I wasn’t sure how he would respond and wanted to avoid the trap of telling him what he “needed” to do or “forcing him to do it.” It was crucial to me, that he “opted in” to the next phase of his training. So I chose attendance to a Bulls game, as the time I was going to give him this opportunity, since he is a talented basketball player, and the backdrop of a storied franchise like the Bulls would allow me plenty of examples of those who had taken the path to mastery, while their peers had taken a road to mediocrity or worse.
We discussed the idea of mastery, and what it takes to actually become a master at something. We talked about the benefits of becoming a master and he discussed his dreams, goals and aspirations. I quoted the book, Outliers, where author Malcolm Gladwell argues the point that it takes 10,000 hours of practice to become a master in whatever you choose.

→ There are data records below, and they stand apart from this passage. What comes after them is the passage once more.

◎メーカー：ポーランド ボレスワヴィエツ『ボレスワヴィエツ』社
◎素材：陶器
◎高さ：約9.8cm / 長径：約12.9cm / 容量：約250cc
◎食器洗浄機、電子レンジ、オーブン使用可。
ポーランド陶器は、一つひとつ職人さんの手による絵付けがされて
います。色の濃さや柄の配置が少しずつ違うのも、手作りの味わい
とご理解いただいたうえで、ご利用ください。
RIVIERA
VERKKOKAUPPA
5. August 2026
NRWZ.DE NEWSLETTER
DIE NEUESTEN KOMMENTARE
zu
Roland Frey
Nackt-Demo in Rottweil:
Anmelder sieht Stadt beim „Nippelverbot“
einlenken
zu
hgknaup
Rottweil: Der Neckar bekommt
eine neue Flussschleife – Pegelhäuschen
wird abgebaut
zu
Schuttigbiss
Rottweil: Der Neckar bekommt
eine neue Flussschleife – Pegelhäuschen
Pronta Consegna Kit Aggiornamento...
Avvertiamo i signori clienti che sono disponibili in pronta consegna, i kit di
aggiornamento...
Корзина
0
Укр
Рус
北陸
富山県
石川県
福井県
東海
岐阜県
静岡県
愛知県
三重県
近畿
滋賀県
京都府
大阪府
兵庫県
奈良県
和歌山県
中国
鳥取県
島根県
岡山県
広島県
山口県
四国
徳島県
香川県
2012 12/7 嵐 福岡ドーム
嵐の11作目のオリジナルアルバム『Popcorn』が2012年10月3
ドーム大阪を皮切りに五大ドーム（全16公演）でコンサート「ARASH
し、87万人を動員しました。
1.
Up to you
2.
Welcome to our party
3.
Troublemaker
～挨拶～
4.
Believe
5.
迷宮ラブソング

Through a process of questions and examination, Shaquille was able to come to the conclusion on his own that it would take about 10 years, with 3-4 hours per day of practice to become a master. It was a perfect discussion when, at halftime, a master hypnotherapist came out to work his magic. We examined his options for mastery from “hanging out with girls” to “film/video editing and production, to basketball, to music. I was often tempted to give my advice about what “I thought” he “should do,” but remembered my commitment that it must be his decision. He had to “opt in” in order for this next phase of our relationship to truly be worthwhile.
For the rest of the game, we continued to bring our attention to the mastery we saw around us, Michael Jordan’s jersey, six world championship banners, his favorite Bulls players. As we left the game, Shaquille’s excitement seemed to be increasing, the tempo and intensity of his voice raised, he shot jumpers in the air and talked about all the things he wanted to master, or at least was excited about mastering. As we pulled up to his house, I found myself filled with the hope of possibility for him and also the fear that he may simply not willing into take on the responsibility of entering into the next phase of his training. As I shared with him that our relationship was going to change somewhat, that if he wanted to step into an apprenticeship of mastery, that certain things like, non-responses to my communications would no longer be acceptable and at he may not like me in certain instances because I would be more committed to his success than his feelings, just like my mentors had done for me.
As we stopped in front of the gate of his mother’s apartment complex, I finally asked him “Are you ready to enter the next phase of your training?” “Do you want me to support you in becoming a master?”
After a long pause, he broke out into a broad smile and said “Yeah, I’m ready, let’s do this.” With that, we shook hands and began his long road of training towards mastery. I am hopeful this next step will help him to not just step out of the cycle of poverty, but will assist him in the achievement of his dreams and aspirations.
Nevertheless, I don’t actually know how Shaquille’s story will end. Whether he will endure the trials and tribulations that are sure to come his way; whether he will continue to choose this path when all signals tell him to quit and all hope seems lost. But I do know that he has, at 16 years old, make a conscious choice, a choice of more responsibility, a choice to embark on the road less traveled, a road that will hopefully lead him to mastery.